:: AIM OF THE EXERCISE ::
The material below holds a span beginning at the line with "right elbow: (334, 199)" and ending at the line with "nose: (363, 168)". Quote that span exactly, both ends included, and only that span.

:: RECORDS PROVIDED ::
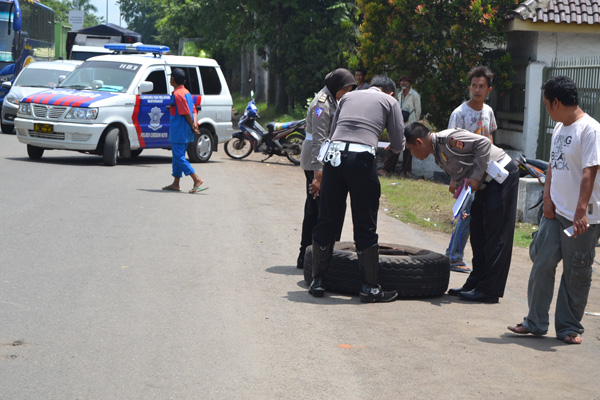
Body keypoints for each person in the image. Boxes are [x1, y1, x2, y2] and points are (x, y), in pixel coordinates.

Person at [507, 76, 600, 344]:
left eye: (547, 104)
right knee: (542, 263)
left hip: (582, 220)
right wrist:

--

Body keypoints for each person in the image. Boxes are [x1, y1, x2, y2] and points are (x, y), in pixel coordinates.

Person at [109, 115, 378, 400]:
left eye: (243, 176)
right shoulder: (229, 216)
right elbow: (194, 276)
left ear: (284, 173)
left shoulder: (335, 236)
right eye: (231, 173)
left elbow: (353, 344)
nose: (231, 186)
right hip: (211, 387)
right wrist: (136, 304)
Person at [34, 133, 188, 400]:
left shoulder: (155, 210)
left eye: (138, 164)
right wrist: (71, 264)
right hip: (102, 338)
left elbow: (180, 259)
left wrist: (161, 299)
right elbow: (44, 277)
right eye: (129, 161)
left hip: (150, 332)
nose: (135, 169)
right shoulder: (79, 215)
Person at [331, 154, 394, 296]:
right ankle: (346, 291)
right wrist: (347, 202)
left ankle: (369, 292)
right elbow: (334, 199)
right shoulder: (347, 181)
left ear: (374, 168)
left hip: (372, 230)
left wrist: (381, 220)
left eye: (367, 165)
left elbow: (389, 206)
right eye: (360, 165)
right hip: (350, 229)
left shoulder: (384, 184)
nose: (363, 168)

:: ANSWER BELOW ::
right elbow: (334, 199)
right shoulder: (347, 181)
left ear: (374, 168)
left hip: (372, 230)
left wrist: (381, 220)
left eye: (367, 165)
left elbow: (389, 206)
right eye: (360, 165)
right hip: (350, 229)
left shoulder: (384, 184)
nose: (363, 168)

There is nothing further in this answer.